Did you know that stock market forecasts are less accurate than weather forecasts? Every calendar year, stock market forecasters publish their new expectations. The flaw in this system is that calendar years are arbitrary for the stock market. Each day, investors are bombarded with thousands of new pieces of information about the economy, interest rates, inflation, individual companies, currency exchange rates, commodity prices, and international conflicts.

However, stock market forecasts are not a useless exercise. There is value in the interpretation of information. Rather than focus on the level of the forecast, investors are wise to dig deeper into the content and information supporting the forecast. The message here is to go deep. Question every 30-second spot on television and radio. Check the primary sources cited in magazines and newspapers. Intelligence is no match for the power of curiosity.

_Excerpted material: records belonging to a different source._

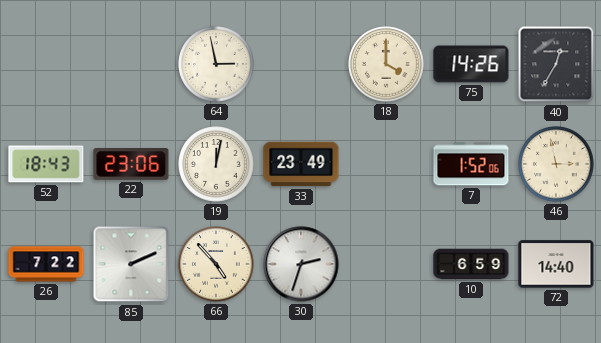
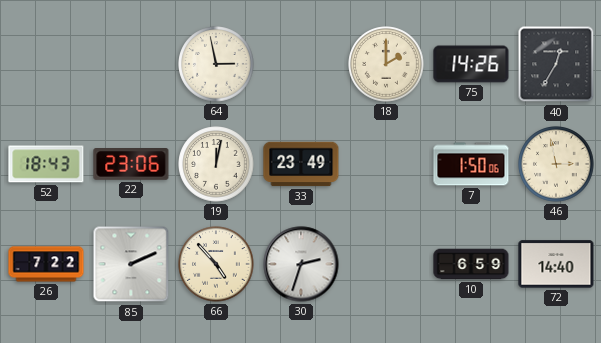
18: 4:00 -> 2:00
7: 1:52 -> 1:50
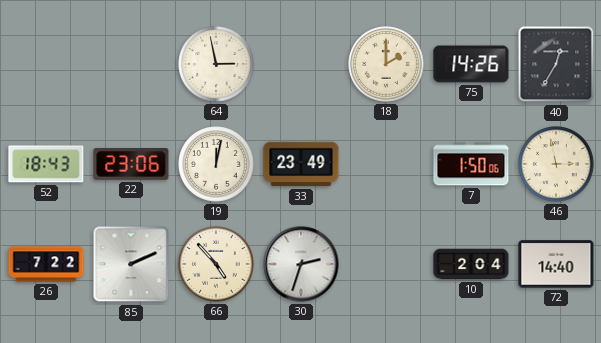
10: 6:59 -> 2:04
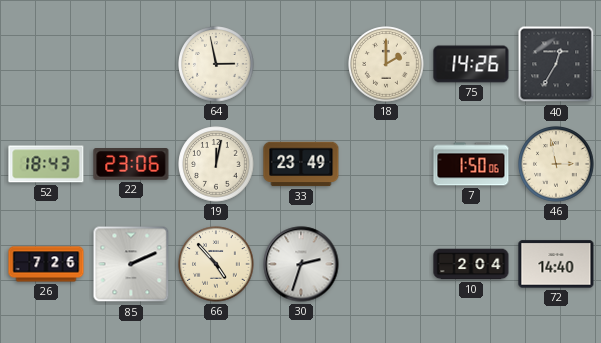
26: 7:22 -> 7:26
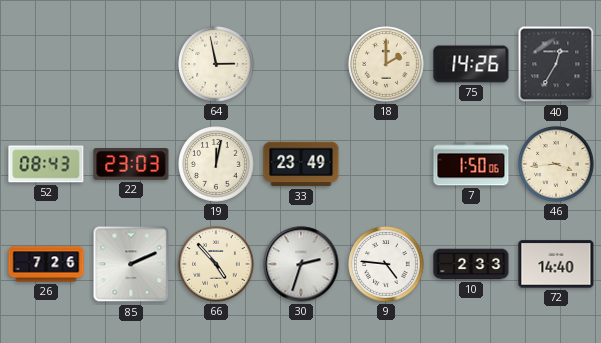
52: 18:43 -> 08:43
22: 23:06 -> 23:03
46: 2:58 -> 3:44
9: none -> 4:46
10: 2:04 -> 2:33
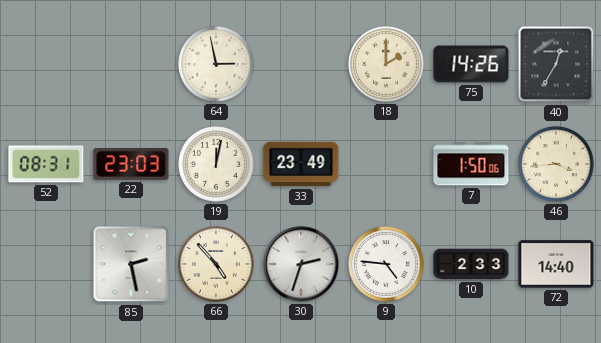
52: 08:43 -> 08:31
26: 7:26 -> none
85: 2:11 -> 2:28
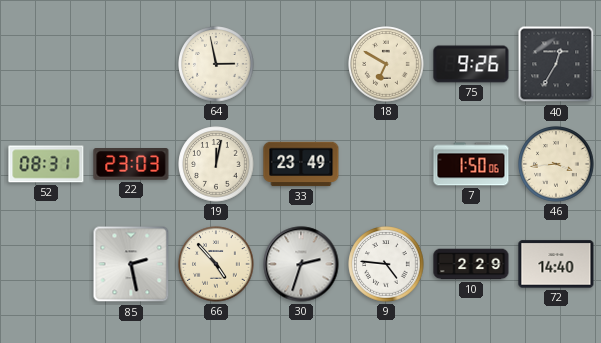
18: 2:00 -> 6:50
75: 14:26 -> 9:26
10: 2:33 -> 2:29
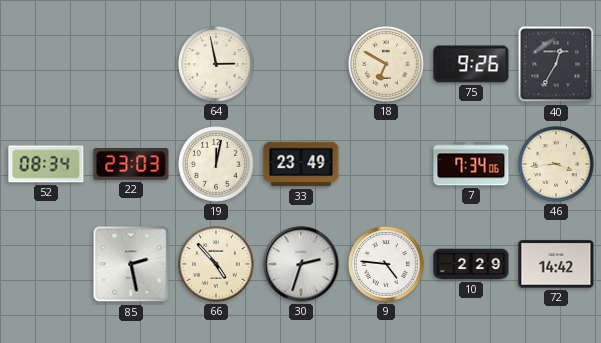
52: 08:31 -> 08:34
7: 1:50 -> 7:34
72: 14:40 -> 14:42
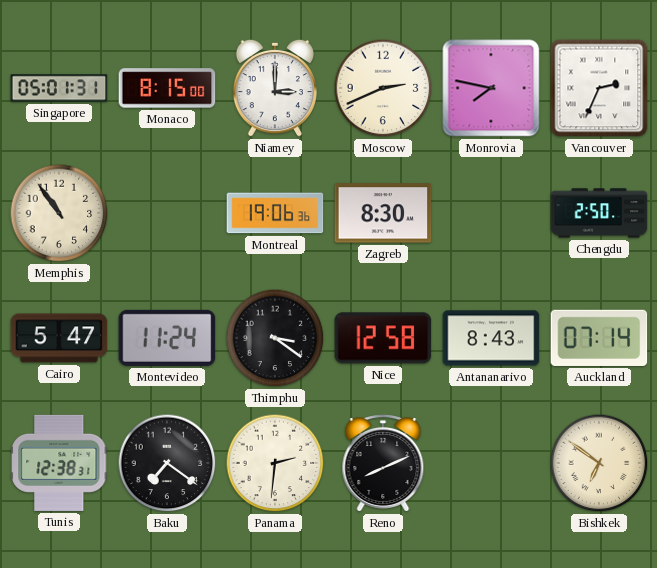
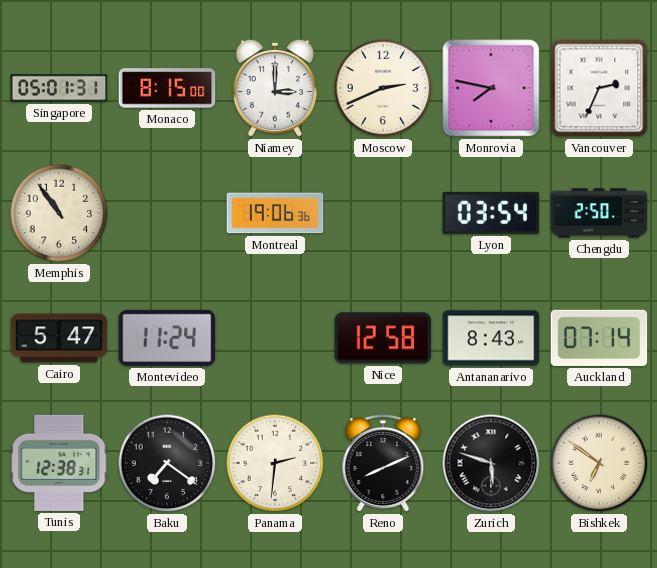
Zagreb: 8:30 -> none
Lyon: none -> 03:54
Thimphu: 3:21 -> none
Zurich: none -> 5:48
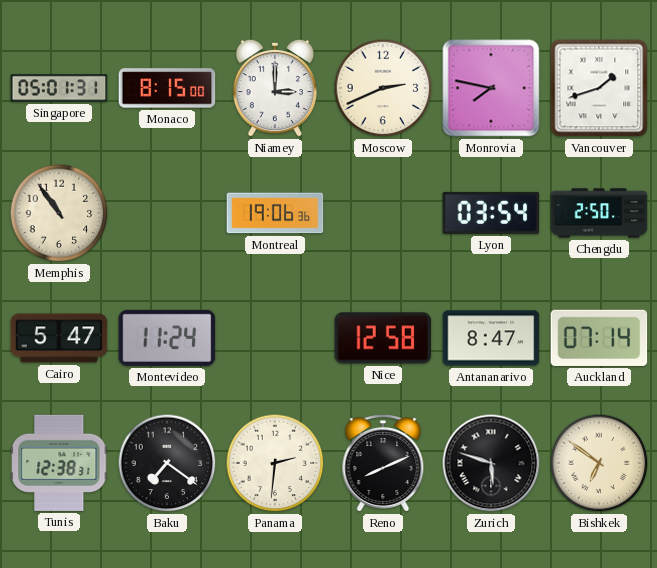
Vancouver: 2:34 -> 1:42
Antananarivo: 8:43 -> 8:47
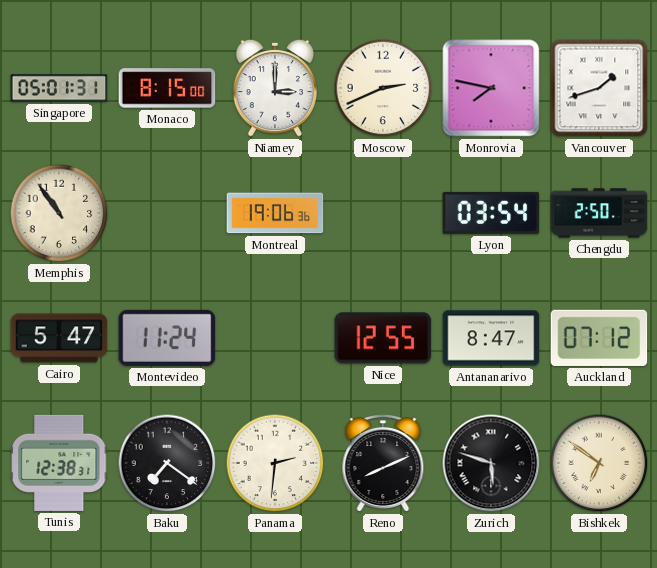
Nice: 12:58 -> 12:55
Auckland: 07:14 -> 07:12
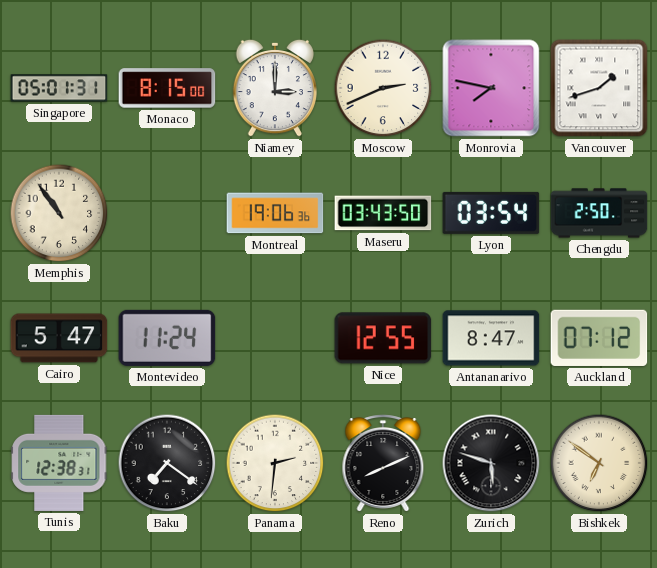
Maseru: none -> 03:43
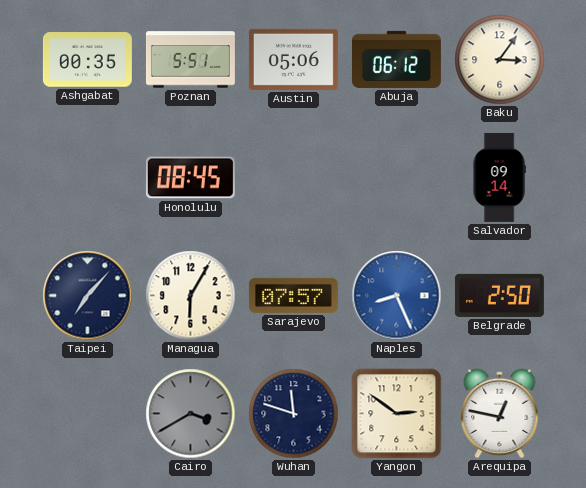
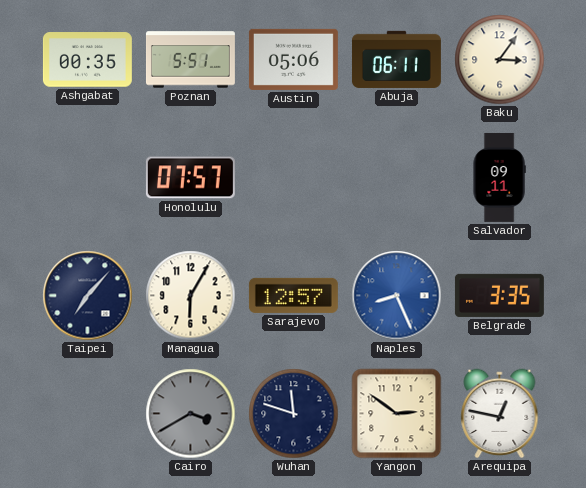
Abuja: 06:12 -> 06:11
Honolulu: 08:45 -> 07:57
Salvador: 09:14 -> 09:11
Sarajevo: 07:57 -> 12:57
Belgrade: 2:50 -> 3:35
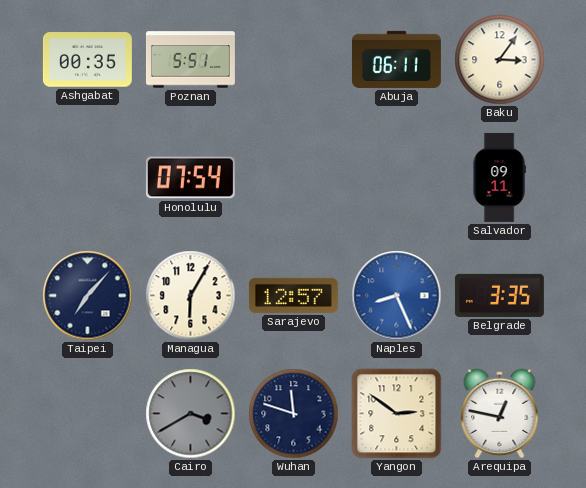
Austin: 05:06 -> none
Honolulu: 07:57 -> 07:54
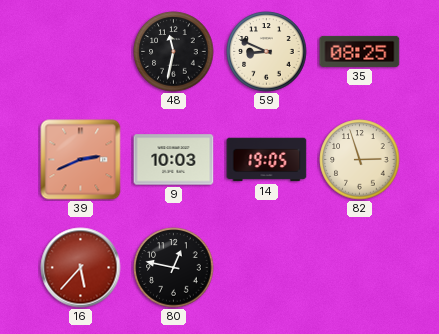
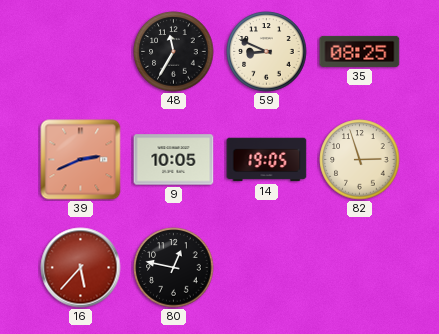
48: 11:32 -> 11:35
9: 10:03 -> 10:05
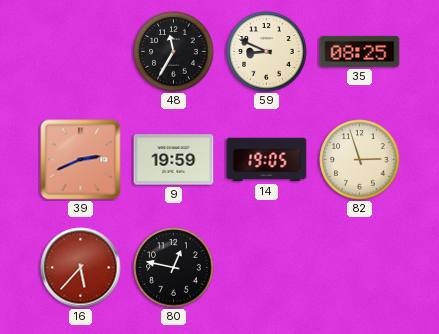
9: 10:05 -> 19:59
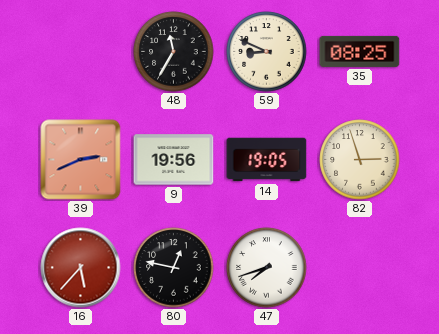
9: 19:59 -> 19:56
47: none -> 7:42
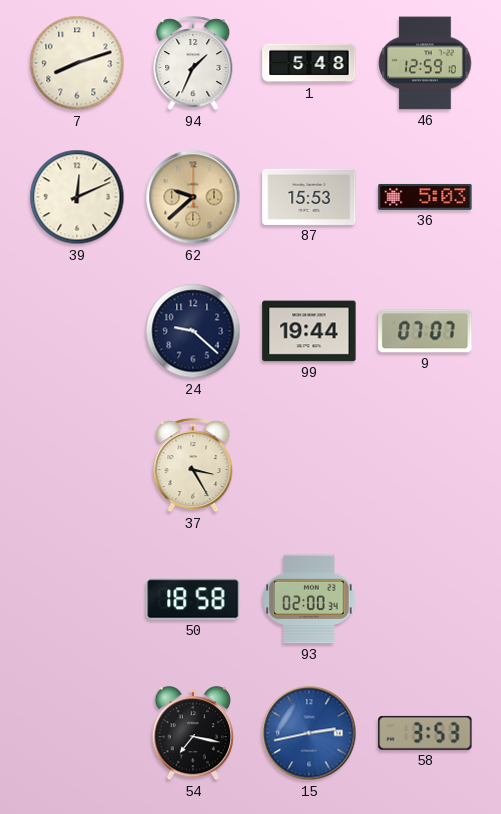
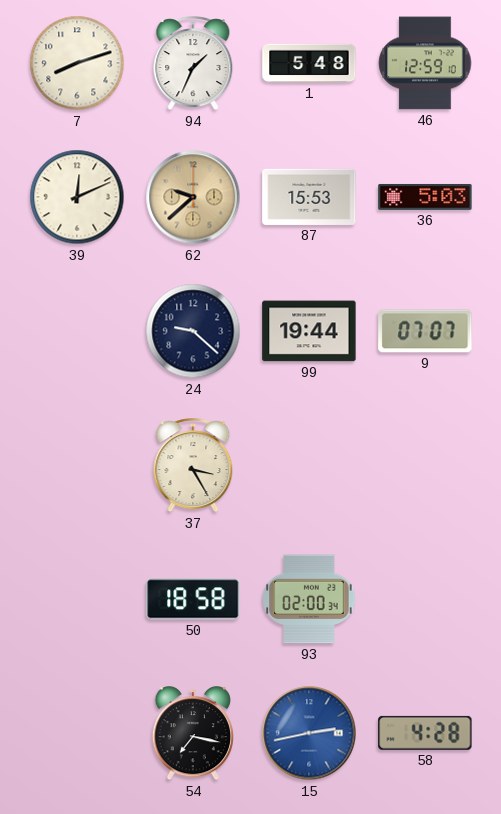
58: 3:53 -> 4:28
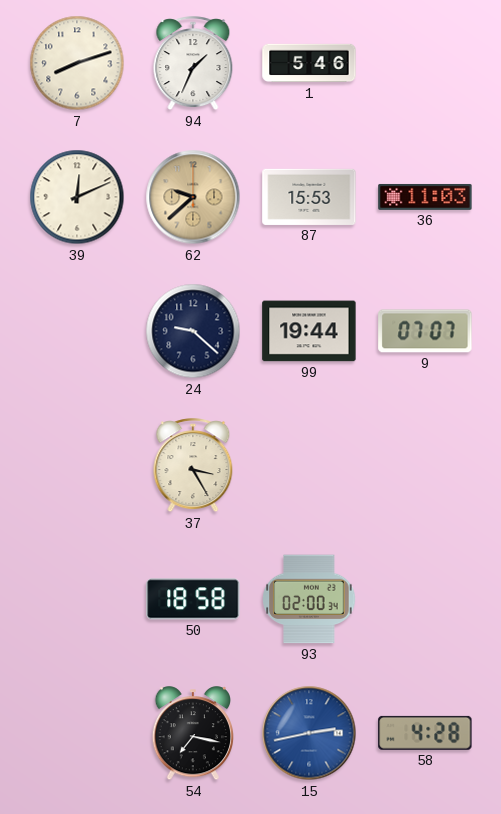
1: 5:48 -> 5:46
46: 12:59 -> none
36: 5:03 -> 11:03
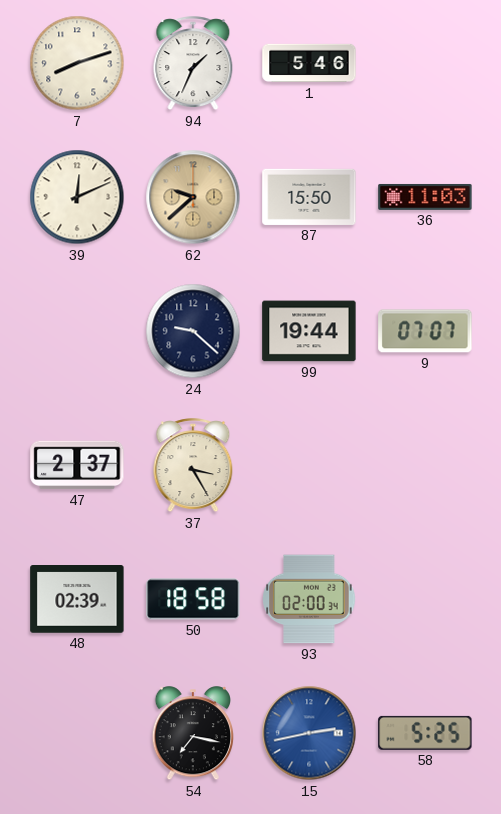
87: 15:53 -> 15:50
47: none -> 2:37
48: none -> 02:39
58: 4:28 -> 5:25
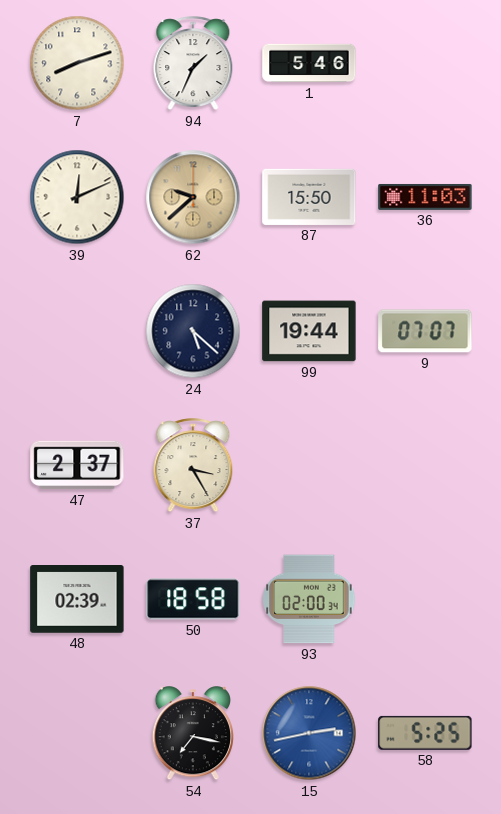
24: 9:22 -> 5:22
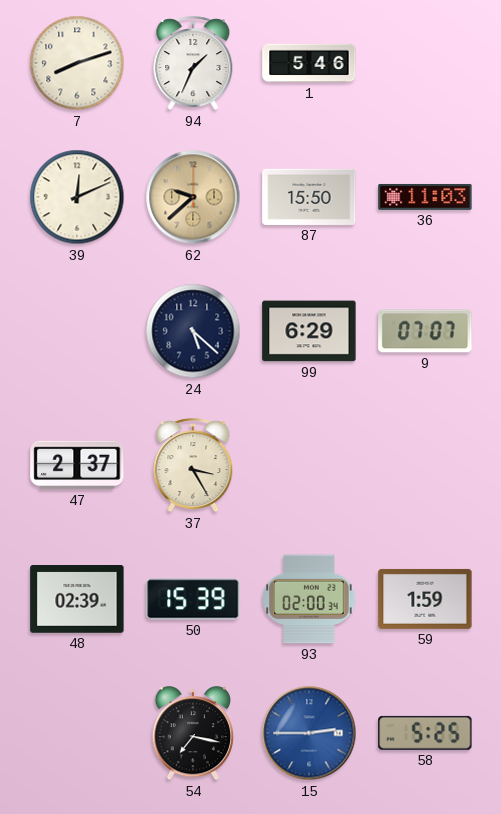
99: 19:44 -> 6:29
50: 18:58 -> 15:39
59: none -> 1:59
15: 2:43 -> 2:45
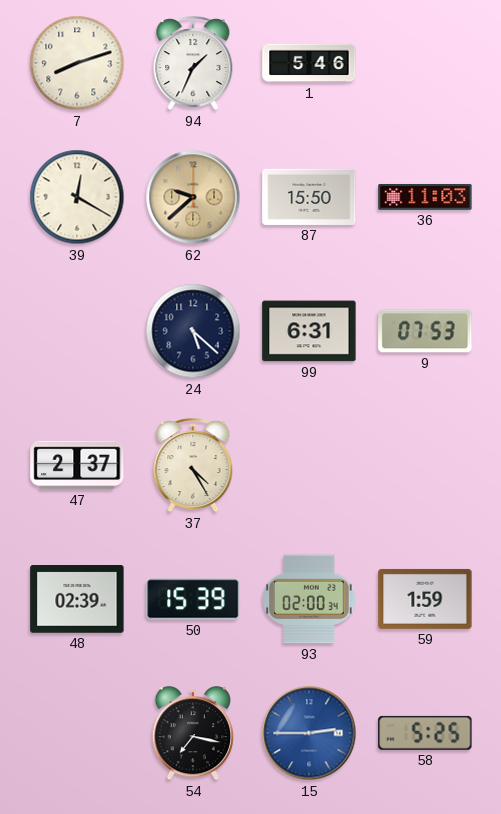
39: 12:11 -> 12:20
99: 6:29 -> 6:31
9: 07:07 -> 07:53
37: 3:25 -> 4:25
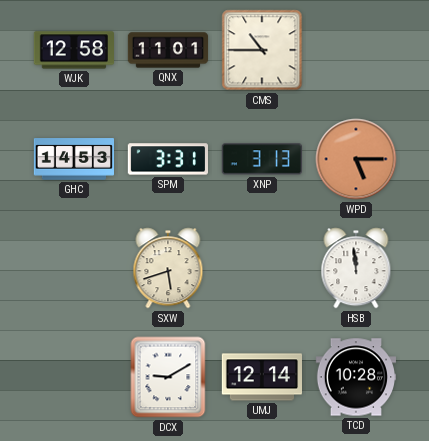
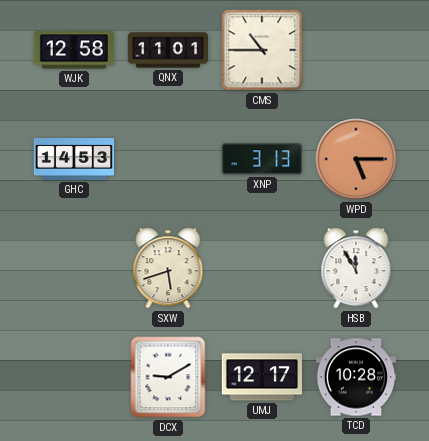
SPM: 3:31 -> none
HSB: 11:59 -> 11:55
UMJ: 12:14 -> 12:17
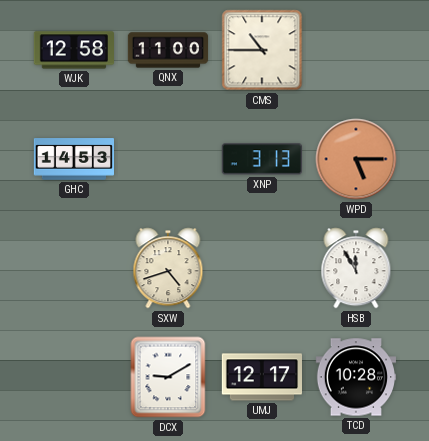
QNX: 11:01 -> 11:00
SXW: 5:42 -> 4:42
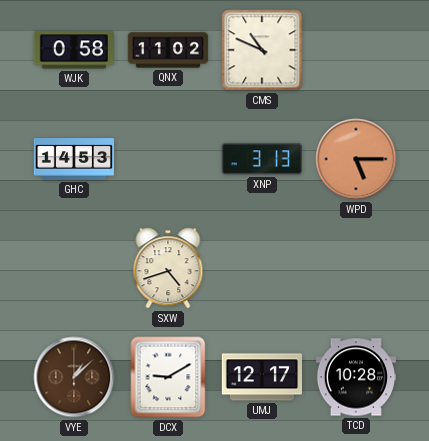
WJK: 12:58 -> 0:58
QNX: 11:00 -> 11:02
CMS: 10:45 -> 10:49
HSB: 11:55 -> none
VYE: none -> 1:08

In the end, investors are best served by taking a longer-term view on the markets. As we learned from 2016, the “worst start” for any year on record in US stock markets became an 11.96% year for the S&P 500 Index. Over the course of an investor’s lifetime, there will be bull and bear markets, economic expansions and recessions, Republican and Democrat administrations, tax cuts and hikes, high and low inflation, war and peace. Rather than running in circles trying to predict the future, spend time focusing on how to build a portfolio that will withstand a wide range of possibilities; hopefully providing adequate return for the amount of risk in the process.

 

Footnotes:

[1] Press Release; December 14, 2016, Board of Governors of the Federal Reserve System: https://www.federalreserve.gov/newsevents/press/monetary/20161214a.htm

[2] “A Post Election Discussion with the Muni Team Managers”, Thornburg Investment Management, December 2016.

[3] “Impact of Potential Tax Reform”, Schwartz, Jeremy and Russell, John; Wisdom Tree Investments; January 13, 2017, https://www.wisdomtree.com/blog/2017-01-13/Impact-of-Potential-Tax-Reform

[4] “Understanding the 2017 Income Tax Reform Proposals: President Trump vs House Republicans”, Michael Kitces, November 30, 2016; https://www.kitces.com/blog/understanding-the-2017-income-tax-reform-proposals-president-trump-vs-the-house-republicans/

 

Disclosures:
•    All expressions of opinion reflect the judgment of the authors as of the date of publication and are subject to change. It should not be regarded as a complete analysis of the subjects discussed.

•    Information presented does not involve the rendering of personalized investment advice and should not be construed as an offer to buy or sell, or a solicitation of any offer to buy or sell the securities mentioned herein. Tax information is general in nature and should not be viewed as legal or tax advice. Always consult an attorney or tax professional regarding your specific legal or tax situation.